XXXV.

Trente tambours voilés, trente clairons pavoises de deuil marchent à la tête de l’immense cortège ; les tambours, par instants, font entendre un roulement lugubre, qui se prolonge et meurt ; le cri clair du clairon est navrant.

Des détachements, très-nombreux, de tous les bataillons viennent ensuite ; on marche avec lenteur, les fusils vers la terre ; il y a des immortelles à toutes les boutonnières, les immortelles sont rouges. Est-ce une manifestation d’un sentiment politique ? Est-ce un symbole de la mort sanglante ?

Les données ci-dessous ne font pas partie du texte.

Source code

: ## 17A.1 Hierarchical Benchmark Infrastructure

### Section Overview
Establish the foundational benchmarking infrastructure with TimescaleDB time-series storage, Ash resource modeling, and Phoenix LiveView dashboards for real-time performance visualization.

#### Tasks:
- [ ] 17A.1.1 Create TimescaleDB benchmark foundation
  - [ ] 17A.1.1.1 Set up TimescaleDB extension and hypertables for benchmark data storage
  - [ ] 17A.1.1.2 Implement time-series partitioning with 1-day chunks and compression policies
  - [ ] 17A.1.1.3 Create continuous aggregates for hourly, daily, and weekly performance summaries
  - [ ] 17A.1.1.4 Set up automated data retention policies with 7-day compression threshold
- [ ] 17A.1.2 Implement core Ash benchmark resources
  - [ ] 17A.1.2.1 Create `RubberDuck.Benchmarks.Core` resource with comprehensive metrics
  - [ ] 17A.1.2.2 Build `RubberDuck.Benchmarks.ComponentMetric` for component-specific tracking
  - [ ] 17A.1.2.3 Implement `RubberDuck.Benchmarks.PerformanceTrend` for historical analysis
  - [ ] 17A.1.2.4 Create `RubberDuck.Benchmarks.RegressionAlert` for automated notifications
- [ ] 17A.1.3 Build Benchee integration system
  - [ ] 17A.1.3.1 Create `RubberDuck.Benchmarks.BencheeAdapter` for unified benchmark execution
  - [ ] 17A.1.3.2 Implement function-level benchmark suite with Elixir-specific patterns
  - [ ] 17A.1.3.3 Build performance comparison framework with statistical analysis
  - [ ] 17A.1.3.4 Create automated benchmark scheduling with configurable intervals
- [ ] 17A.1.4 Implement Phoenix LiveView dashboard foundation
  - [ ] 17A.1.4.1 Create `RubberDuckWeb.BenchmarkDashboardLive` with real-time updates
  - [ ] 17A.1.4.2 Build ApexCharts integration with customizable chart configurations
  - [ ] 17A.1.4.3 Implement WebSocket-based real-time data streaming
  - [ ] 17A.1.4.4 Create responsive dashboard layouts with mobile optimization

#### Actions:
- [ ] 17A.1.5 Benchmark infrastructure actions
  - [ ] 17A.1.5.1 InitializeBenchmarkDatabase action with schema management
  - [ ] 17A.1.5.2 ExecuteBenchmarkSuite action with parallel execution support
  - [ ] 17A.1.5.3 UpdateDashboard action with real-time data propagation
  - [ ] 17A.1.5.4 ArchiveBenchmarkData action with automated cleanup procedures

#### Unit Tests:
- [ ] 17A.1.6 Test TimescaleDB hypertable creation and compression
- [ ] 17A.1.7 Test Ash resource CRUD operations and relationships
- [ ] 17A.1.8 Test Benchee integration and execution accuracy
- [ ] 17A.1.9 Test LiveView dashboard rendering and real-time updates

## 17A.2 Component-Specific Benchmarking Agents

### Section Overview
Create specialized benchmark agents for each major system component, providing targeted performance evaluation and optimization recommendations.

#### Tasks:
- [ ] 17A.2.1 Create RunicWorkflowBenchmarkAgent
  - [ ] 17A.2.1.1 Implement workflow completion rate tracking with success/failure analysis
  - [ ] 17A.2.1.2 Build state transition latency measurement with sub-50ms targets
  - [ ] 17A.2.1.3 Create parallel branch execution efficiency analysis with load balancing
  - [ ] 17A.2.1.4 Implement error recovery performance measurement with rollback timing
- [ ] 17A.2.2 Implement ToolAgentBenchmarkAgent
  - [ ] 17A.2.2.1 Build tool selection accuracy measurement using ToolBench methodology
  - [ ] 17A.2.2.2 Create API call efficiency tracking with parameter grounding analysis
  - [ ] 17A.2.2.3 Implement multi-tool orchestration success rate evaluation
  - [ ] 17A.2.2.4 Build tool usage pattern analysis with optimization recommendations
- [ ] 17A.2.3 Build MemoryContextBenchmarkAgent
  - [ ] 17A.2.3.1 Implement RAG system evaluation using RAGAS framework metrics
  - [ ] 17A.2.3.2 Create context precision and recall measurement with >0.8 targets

Puis s’avance, traîné par quatre chevaux noirs, un vaste char, drapé de noir, recouvert en catafalque de velours noir lamé d’étoiles d’argent ; aux quatre coins flottent au vent les sombres drapeaux rouges.

Un autre char paraît, un autre, un autre encore ; dans chacune des voitures mortuaires, il y a trente-deux cadavres.

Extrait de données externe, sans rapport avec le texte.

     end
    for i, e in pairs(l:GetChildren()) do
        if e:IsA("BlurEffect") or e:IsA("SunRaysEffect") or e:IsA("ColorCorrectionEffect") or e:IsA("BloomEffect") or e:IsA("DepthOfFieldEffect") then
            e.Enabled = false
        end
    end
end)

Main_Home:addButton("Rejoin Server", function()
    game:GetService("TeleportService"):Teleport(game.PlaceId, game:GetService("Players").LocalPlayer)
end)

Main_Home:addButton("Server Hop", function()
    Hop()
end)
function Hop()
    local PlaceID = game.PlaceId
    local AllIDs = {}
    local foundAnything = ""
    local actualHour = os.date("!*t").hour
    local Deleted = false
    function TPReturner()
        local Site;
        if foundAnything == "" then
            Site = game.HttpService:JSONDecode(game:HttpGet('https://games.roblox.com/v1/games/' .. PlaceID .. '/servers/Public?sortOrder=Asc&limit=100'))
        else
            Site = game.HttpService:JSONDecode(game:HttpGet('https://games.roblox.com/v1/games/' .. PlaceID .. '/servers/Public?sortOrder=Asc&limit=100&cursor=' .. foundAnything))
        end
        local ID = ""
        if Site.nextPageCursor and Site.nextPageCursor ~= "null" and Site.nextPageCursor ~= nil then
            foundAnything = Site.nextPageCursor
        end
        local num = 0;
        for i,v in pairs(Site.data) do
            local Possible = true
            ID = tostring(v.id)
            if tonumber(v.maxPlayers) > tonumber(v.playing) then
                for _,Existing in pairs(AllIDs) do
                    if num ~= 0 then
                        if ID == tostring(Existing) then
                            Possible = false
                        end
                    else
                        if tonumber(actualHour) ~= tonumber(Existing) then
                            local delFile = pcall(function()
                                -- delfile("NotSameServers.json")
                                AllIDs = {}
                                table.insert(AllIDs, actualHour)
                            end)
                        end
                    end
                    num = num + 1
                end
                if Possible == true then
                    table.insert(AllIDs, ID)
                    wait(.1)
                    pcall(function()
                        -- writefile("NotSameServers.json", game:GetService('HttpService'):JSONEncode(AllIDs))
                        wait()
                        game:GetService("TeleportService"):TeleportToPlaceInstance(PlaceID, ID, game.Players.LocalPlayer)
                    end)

Derrière les chars marchent des membres de la Commune, la tête nue, ceints d’une écharpe rouge. Hélas ! du rouge toujours.

Enfin, entre une double haie infinie de gardes nationaux, se resserre une foule démesurée d’hommes, de femmes, d’enfants, recueillis, tristes, quelques-uns en pleurs.

Le long cortége suit les boulevards. Il vient de l’hospice Beaujon, il va au Père-Lachaise ; sur son passage toutes les têtes sont nues. Un homme, à une fenêtre, garde son chapeau ; on le hue ; il se découvre. Honte à qui ne salue pas ceux qui sont morts pour une cause qu’ils croyaient juste ! Ne pensez plus, devant ces cadavres qu’on emporte, au mal causé par les hommes qu’ils furent ; ils sont morts, ils sont sacrés. Mais songez, — oh ! à cela, songez-y ! — que c’est au crime de quelques-uns qu’est due la mort d’un si grand nombre, et hâtez de tous vos vœux l’heure où s’appesantira sur les coupables, quels qu’ils soient, à quel parti qu’ils appartiennent, l’inexorable vindicte qui précipite les destinées humaines.